Camillo di Cavour and Realpolitik

The movement to unite Italy into one cultural and political entity was known as the Risorgimento (literally, “resurgence”). Giuseppe Mazzini and his leading pupil, Giuseppe Garibaldi, failed in their attempt to create an Italy united by democracy. Garibaldi, supported by his legion of Red Shirts—mostly young Italian democrats who used the 1848 revolutions as an opportunity for democratic uprising—failed in the face of the resurgence of conservative power in Europe. In the end, it was the aristocratic politician Camillo di Cavour who finally, using the tools of realpolitik, united Italy under the crown of Sardinia.
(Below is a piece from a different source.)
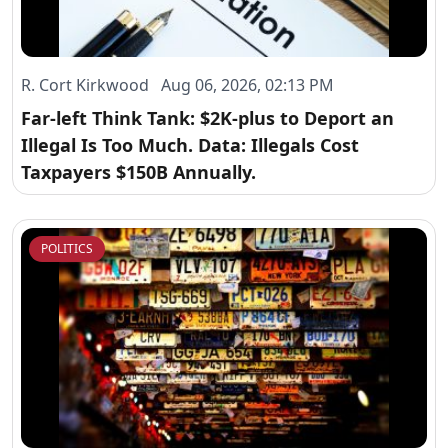
R. Cort Kirkwood Aug 06, 2026, 02:13 PM
Far-left Think Tank: $2K-plus to Deport an
Illegal Is Too Much. Data: Illegals Cost
Taxpayers $150B Annually.
POLITICS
“Realpolitik” is the notion that politics must be conducted with a realistic assessment of power and in pursuit of the self-interest of individual nation-states by any means, which Cavour excelled at. In 1855, as prime minister of Sardinia, Cavour involved the kingdom on the British and French side of the Crimean War, using the peace conference to give international publicity to the cause of Italian unification. In 1858, he formed an alliance with France against Austria, Italy's major obstacle to unification. After a planned provocation of Vienna, Austria declared war against Sardinia in 1859 and was easily defeated by the French army. The peace, signed in November 1959, joined Lombardy, a formerly Austrian province, with Sardinia. In return, France received Savoy and Nice from Italy—a small price to pay for paving the way to unification.

Garibaldi and Cavour

Inspired by Cavour’s success against Austria, revolutionary assemblies in the central Italian provinces of Tuscany, Parma, Modena, and Romagna voted in favor of unification with Sardinia in the summer of 1859. In the spring of 1860, Garibaldi came out of his self-imposed exile to lead a latter-day Red Shirt army, known as the Thousand, in southern Italy. By the end of the year, Garibaldi had liberated Sicily and Naples. Cavour, however, worried that Garibaldi, a democrat, was replacing Sardinia, a constitutional monarchy, as the unifier of Italy. To put an end to Garibaldi's offensive, Cavour ordered Sardinian troops into the Papal States and the Kingdom of Naples. After securing important victories in these regions, Cavour organized plebiscites, or popular votes, to annex Naples to Sardinia. Garibaldi, outmaneuvered by the experienced realist Cavour, yielded his territories to Cavour in the name of Italian unification.

Cavour succeeded over Garibaldi chiefly because, of the two, Cavour alone understood the relationship between national and international events. Garibaldi, a democrat, a warrior, and an anti-Catholic, was without question on the road to conflict with the monarchies of Europe. Cavour, with the added credibility of representing a monarch, blended perfectly with the political situation in Europe at the time. Cavour was also a realist who practiced realistic politics, and thus, was willing use international power to achieve his domestic goals through alliances. Garibaldi, on the other hand, only had his own grassroots strength, empowered by young Italian democrats interested in an idealistic future for their nation. 


Results of Italian Unification

In 1861, Italy was declared a united nation-state under the Sardinian King Victor Immanuel II. Realpolitik continued to work for the new Italian nation. When Prussia defeated Austria in a war in 1866, Italy struck a deal with Berlin, forcing Vienna to turn over Venetia. In addition, when France lost a war to Prussia in 1870, Victor Immanuel II took over Rome when French troops left. The entire boot of Italy was finally united under one crown.

However, unification did not necessarily mean peace in Italy. Cavour, despite his leadership in introducing constitutional and liberal reforms in Sardinia, had no patience for regionalism when his goal was Italian unification. He crushed regional and cultural differences with moderately conservative policies on social and political matters. In doing so, he began to alienate southern peasants and nobles, creating a regional gulf that would come back to haunt Italy in future years.